§ O problema
No excerto do documento, em que freguesia e concelho ficam os prédios rústicos referidos na procuração?

§ Excerto do documento
◆ ◆ ◆

6) E através da cláusula 53 convencionou-se que "a terceira outorgante compromete-se a conceder um financiamento a I..., filho do executado E..., no montante de 4.467.000$00, para liquidação da dívida que este e seu filho F... têm para com aquela outorgante ..".
7) Na cláusula 63 dispõe-se: "o primeiro outorgante obriga-se a, juntamente com este contrato, passar a favor do segundo outorgante, uma procuração irrevogável nos termos do preceituado no número dois do artigo mil e cento e setenta do Código Civil e não caduca por morte do mandante nos termos do previsto no artigo mil e cento e setenta e cinco do mesmo Código".
8) E no artigo 7° "a referida procuração concede poderes para proceder a quaisquer actos de administração dos prédios, assim como os poderes para vender pelo preço e condições que entender, passando recibos e dando quitações, outorgando a respectiva escritura e tudo o mais necessário, podendo a venda ser feita a si próprio, de acordo com o previsto no artigo duzentos e sessenta e um do Código Civil ou a terceiros" .
9) Na decorrência desse acordo escrito, os RR. subscreveram documento lavrado em notário, designado de "procuração" e no qual os RR. declararam "que, com a faculdade de substabelecer, constituem seu bastante procurador A..., casado, industrial, natural e residente na freguesia de Vila de Cucujães, concelho de Oliveira de Azeméis, a quem conferem os poderes necessários e especiais para vender, pelo preço e demais condições que entender, passando recibos e dando quitações, outorgando a respectiva escritura e assinando tudo o mais necessário, podendo a venda ser feita a si próprio, de acordo com o previsto no artigo duzentos e sessenta e um do Código Civil ou a terceiros, uma terça parte dos seguintes prédios rústicos, sitos na freguesia do Colmeal, concelho de Figueira de Castelo Rodrigo: a) Prédio rústico composto de terra de vinha e pastagem com oliveiras, amendoeiras e fruteiras, sito no lugar do Abelhão, a confrontar de norte com Joaquim Teixeira, nascente com Maria Jacinta, sul com Frederico Vilar, herdeiros e poente com caminho, inscrito na matriz predial sob o artigo 691 e descrito na Conservatória do Registo Predial de Figueira de Castelo Rodrigo sob o número 00277. b) Prédio rústico composto de terra de cultura e pastagem, sito no lugar da Espedrada, a confrontar de norte com caminho, nascente com José Maria Almeida. herdeiros, sul com Maria Bordalo Sequeiro Seixas e poente com Eduardo da Silva Redondo e outro, inscrito na matriz predial sob o artigo 652 e descrito na Conservatória do Registo Predial de Figueira de Castelo Rodrigo sob o número 00275. c) Prédio rústico composto de terra de cultura, videiras, pomar, pastagem com oliveiras, amendoeiras e fruteiras, sito no lugar do Abelhão. a confrontar de norte com Maria Olímpia Seabra M.S.Canotilho, nascente com ribeira. sul com rio Côa e poente com José Faria Almeida, herdeiros, inscrito na matriz predial sob o artigo 705 e descrito na Conservatória do Registo Predial de Figueira de Castelo Rodrigo sob o número 00276.".

◆ ◆ ◆

§ Dados fornecidos
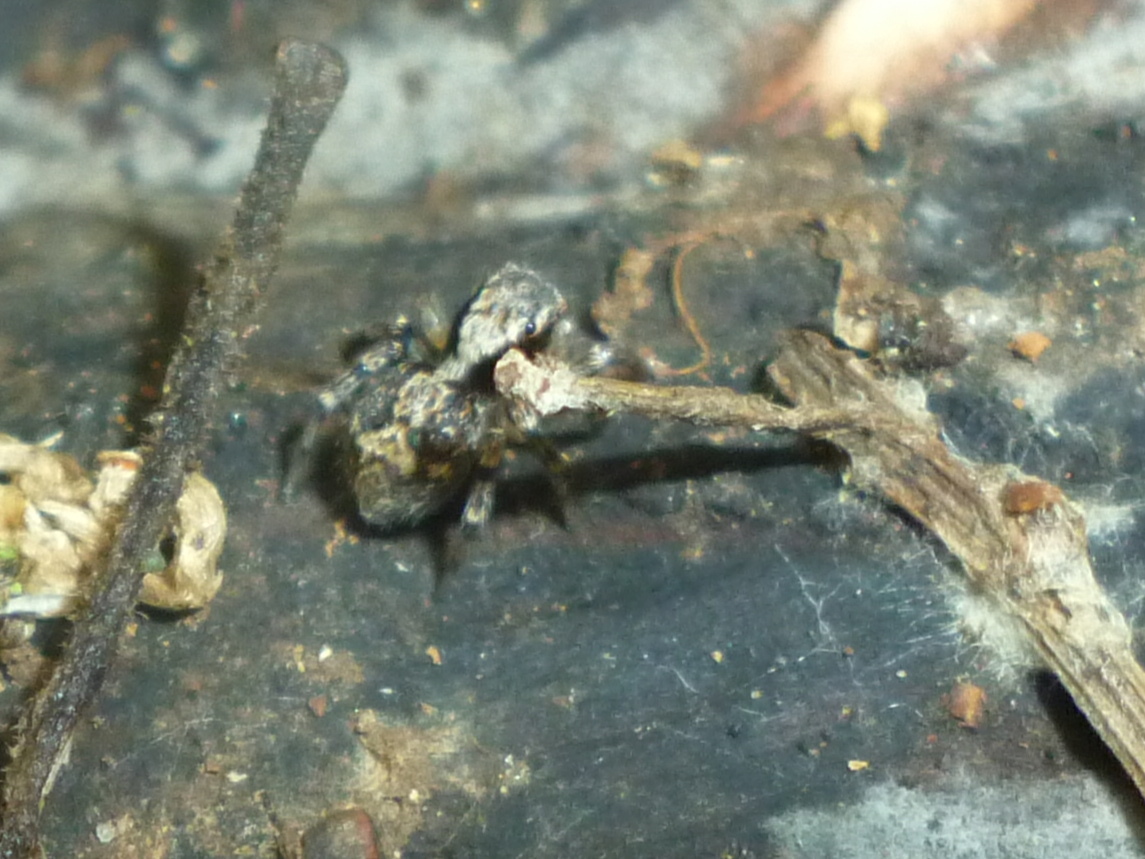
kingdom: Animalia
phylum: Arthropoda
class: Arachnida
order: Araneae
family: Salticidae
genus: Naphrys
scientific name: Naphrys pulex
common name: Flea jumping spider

◆ ◆ ◆

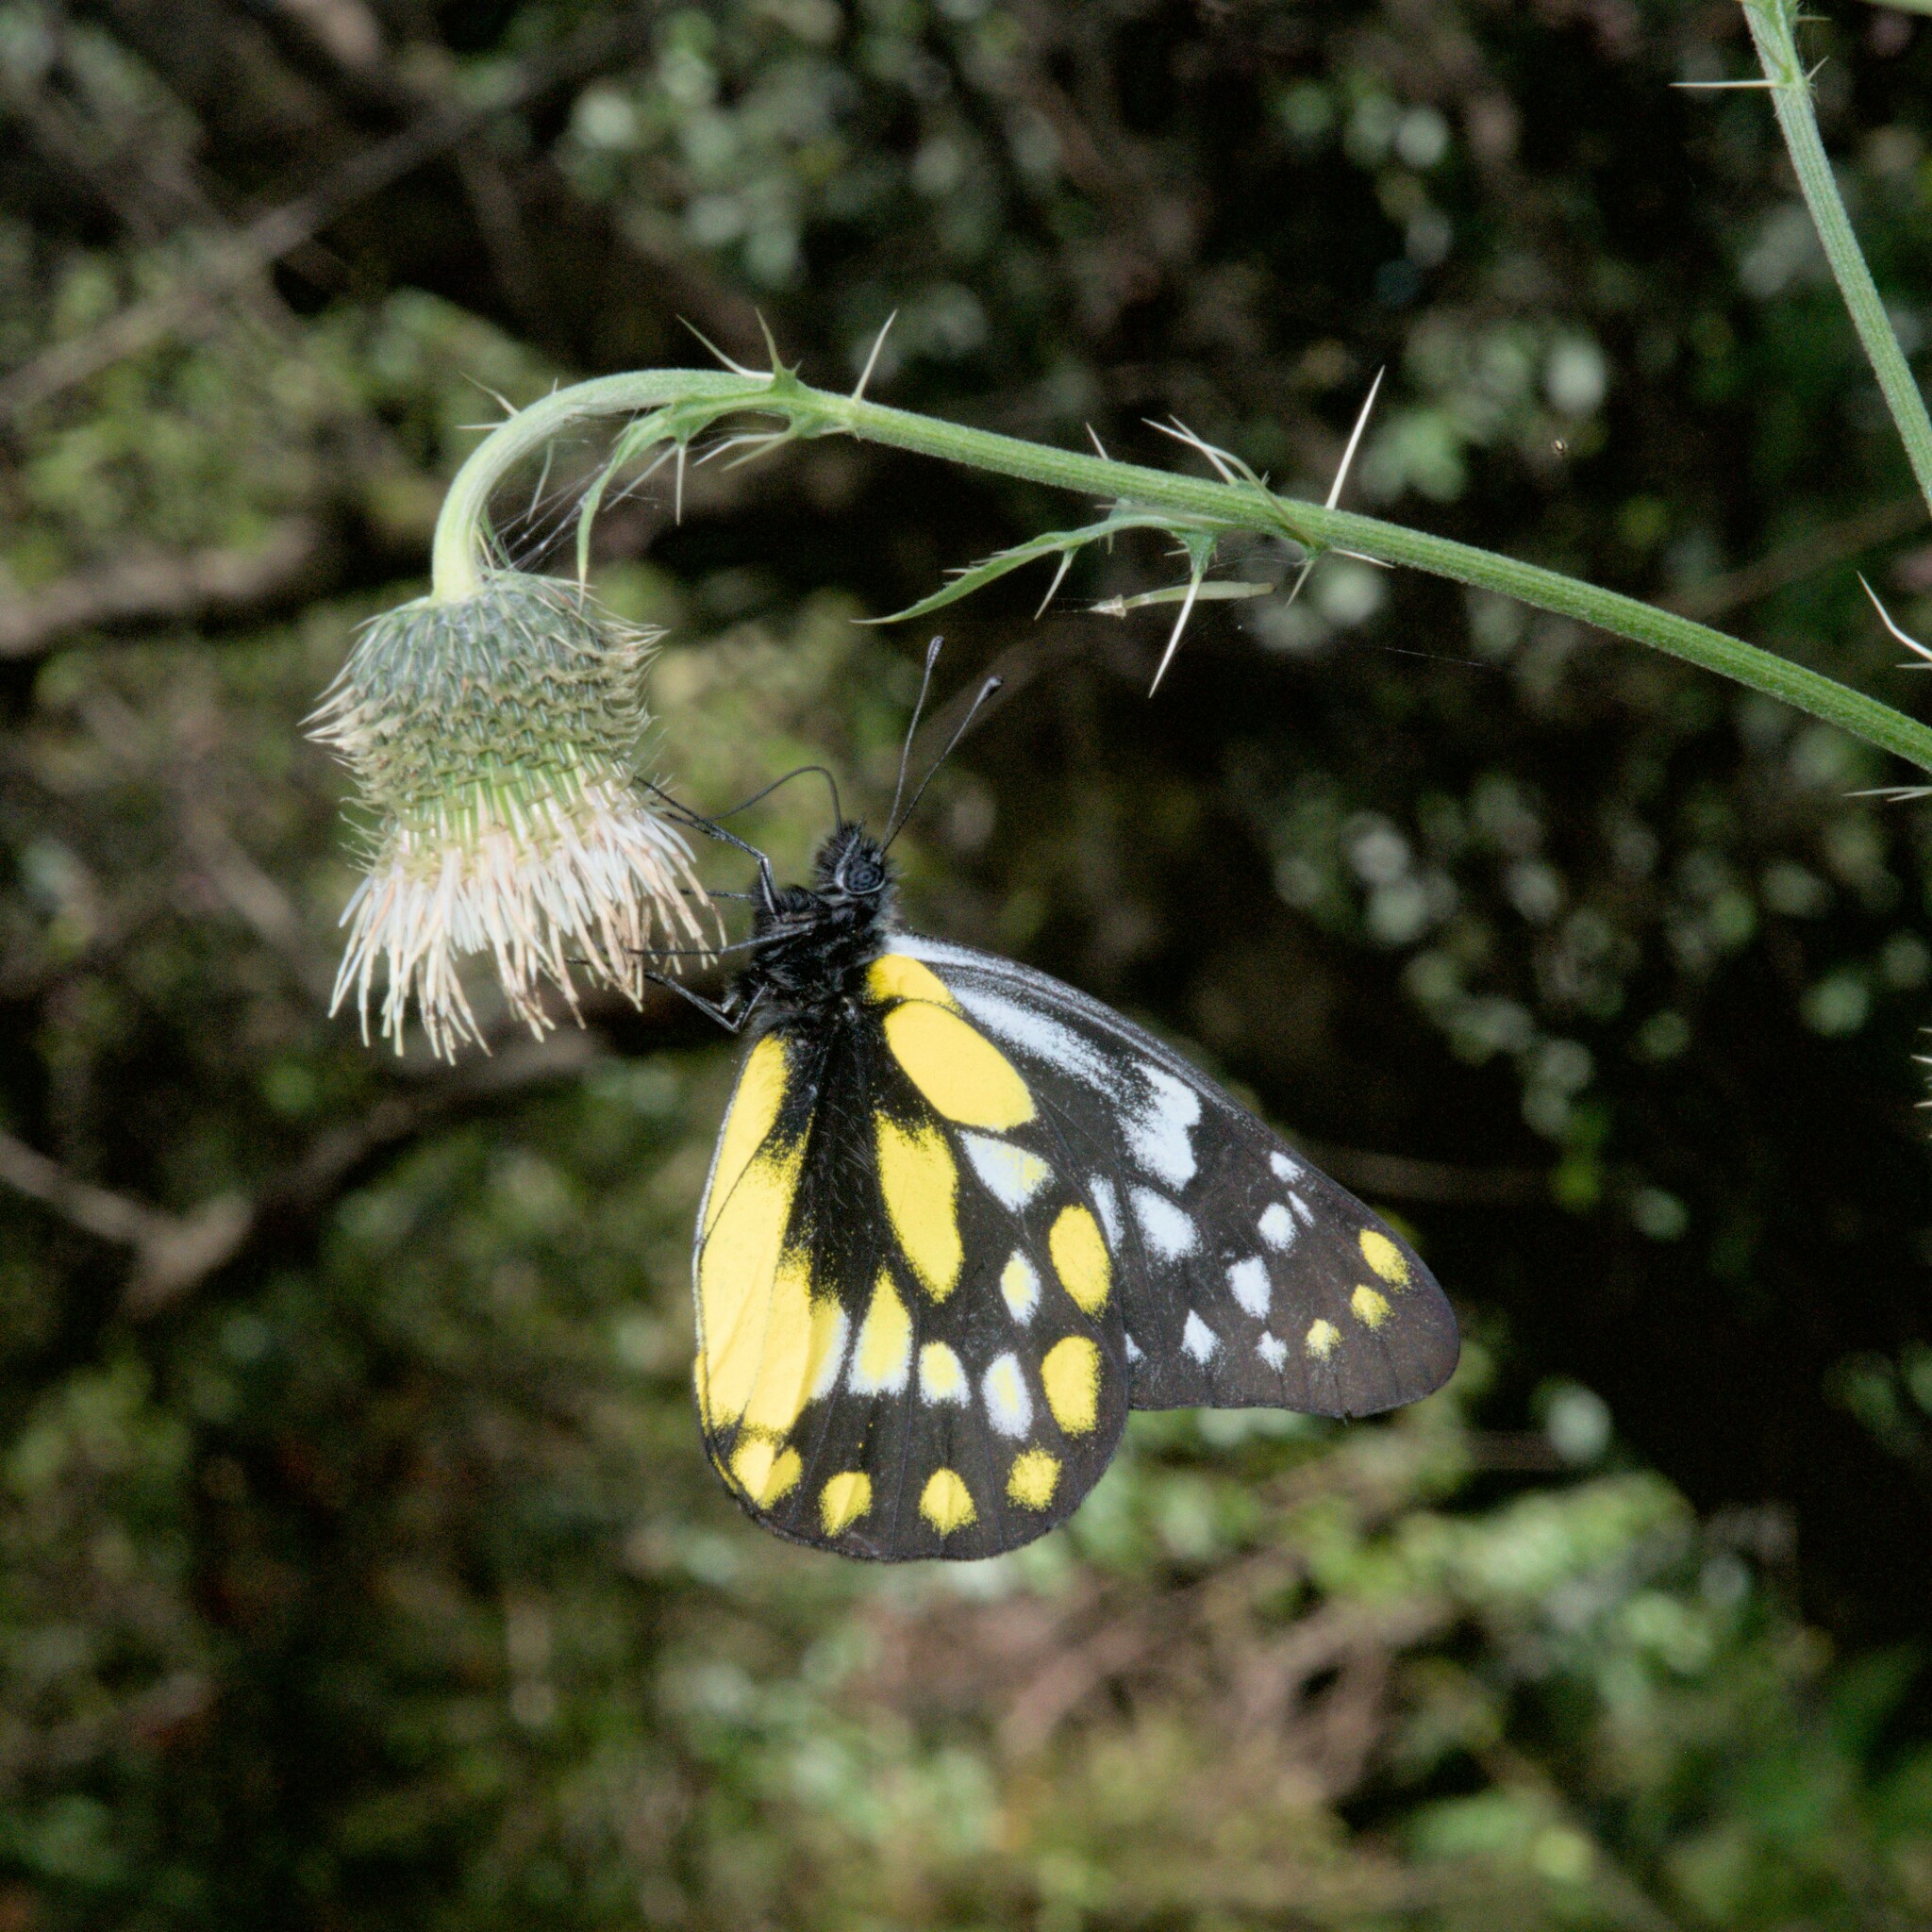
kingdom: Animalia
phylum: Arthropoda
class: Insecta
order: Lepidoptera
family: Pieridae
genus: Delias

◆ ◆ ◆

§ Resolução do exercício
Na freguesia do Colmeal, concelho de Figueira de Castelo Rodrigo.